The father is in Ukraine fighting, keeping in touch via Telegram. The sadness permeates Veronika’s home

‘We spontaneously just thought we have a guest room and we were like why not?’ says Veronika in her naturally easy, breezy way — the same way I might ask ‘why not?’ to eventually weeding the garden. The arrival of Ukrainian refugees in Germany was almost instantaneous, a week after Russia’s invasion. She cited Germany’s relative proximity to Ukraine as well as the news feed of images of people arriving in Berlin with nothing except the clothes on their backs. ‘Germans always feel extra guilty.’

Veronika surreptitiously found a family to host, during a casual conversation with a Ukrainian-born, German-based influencer at an Hermès show in Paris. Just as fashion week was being pelted on social media for being tone deaf, it was interesting to see that the privileged can and do move fast when the will is there. A week later a car pulled and up and a 36-year-old mother and her two sons arrived and have settled in. Their residency papers and support cheques in Germany were also quickly secured.
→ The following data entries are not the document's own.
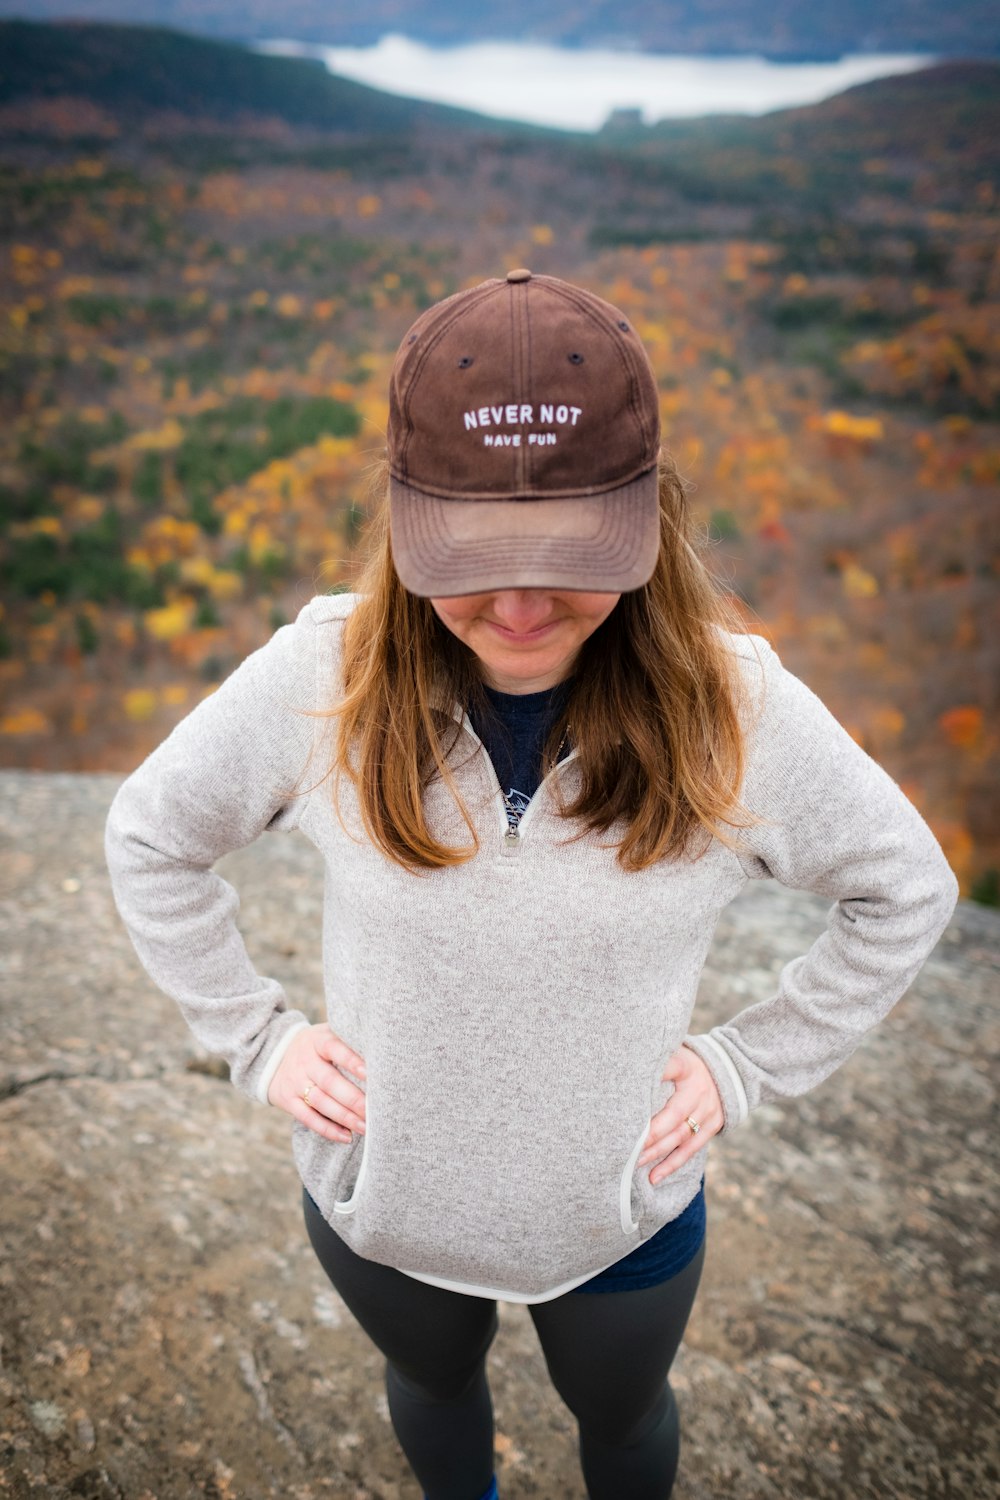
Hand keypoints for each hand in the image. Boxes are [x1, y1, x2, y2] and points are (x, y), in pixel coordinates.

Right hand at [267, 1023, 366, 1142]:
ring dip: (345, 1117)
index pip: (335, 1048)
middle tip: (375, 1111)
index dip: (352, 1061)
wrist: (274, 1055)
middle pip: (330, 1082)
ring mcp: (295, 1082)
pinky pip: (308, 1118)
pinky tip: (346, 1136)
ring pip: (321, 1102)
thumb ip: (349, 1041)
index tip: (371, 1074)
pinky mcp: (288, 1101)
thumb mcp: (327, 1034)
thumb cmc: (316, 1046)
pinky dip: (328, 1129)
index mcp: (318, 1041)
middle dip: (354, 1099)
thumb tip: (382, 1054)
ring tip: (366, 1127)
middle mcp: (305, 1061)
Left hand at [637, 1046, 722, 1184]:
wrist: (729, 1073)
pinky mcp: (712, 1127)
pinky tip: (654, 1176)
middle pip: (673, 1114)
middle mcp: (699, 1091)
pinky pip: (690, 1149)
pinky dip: (672, 1164)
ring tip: (635, 1162)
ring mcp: (708, 1111)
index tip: (632, 1095)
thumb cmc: (690, 1065)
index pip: (671, 1069)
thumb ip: (657, 1061)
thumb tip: (627, 1063)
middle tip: (627, 1144)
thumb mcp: (676, 1054)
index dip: (656, 1080)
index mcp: (687, 1067)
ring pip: (681, 1136)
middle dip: (650, 1132)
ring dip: (657, 1152)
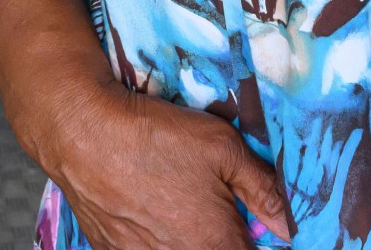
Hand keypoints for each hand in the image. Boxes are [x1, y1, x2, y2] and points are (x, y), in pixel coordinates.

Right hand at [0, 0, 295, 249]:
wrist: (83, 132)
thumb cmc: (153, 136)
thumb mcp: (223, 148)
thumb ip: (263, 189)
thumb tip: (287, 224)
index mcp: (215, 244)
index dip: (256, 237)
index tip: (253, 223)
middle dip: (222, 234)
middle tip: (217, 206)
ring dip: (186, 236)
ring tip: (179, 203)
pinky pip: (143, 249)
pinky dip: (153, 235)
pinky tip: (149, 207)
‘We don’t have any friends to come and stay with us because we live so far away,’ Justin jokes. But jest aside, there has been an underestimation of how delicate it is to host a family who have been uprooted from everything they know. The 14-year-old son speaks English and is the primary translator but he’s a gamer who doesn’t get up until 11am and is reluctant to integrate into a German-speaking environment. The five-year old, who has severe allergies so can’t attend kindergarten, suffers tantrums and has taken to bullying young Walter, which is difficult to broach. The mother has been shell-shocked into chain-smoking as she starts job-hunting, having been a housewife and seeing their money rejected from German banks. The father is in Ukraine fighting, keeping in touch through Telegram. The sadness is palpable and permeates Veronika’s home.

For now, the family don’t quite know if they want to stay in Germany as they have distant relatives in Canada. Veronika will be attempting to aid this moving process: another place, another uprooting. Veronika and Justin will also be on the move because of their work and they’ve admirably allowed free rein on their home. ‘They have air to breathe and room to move,’ Veronika says.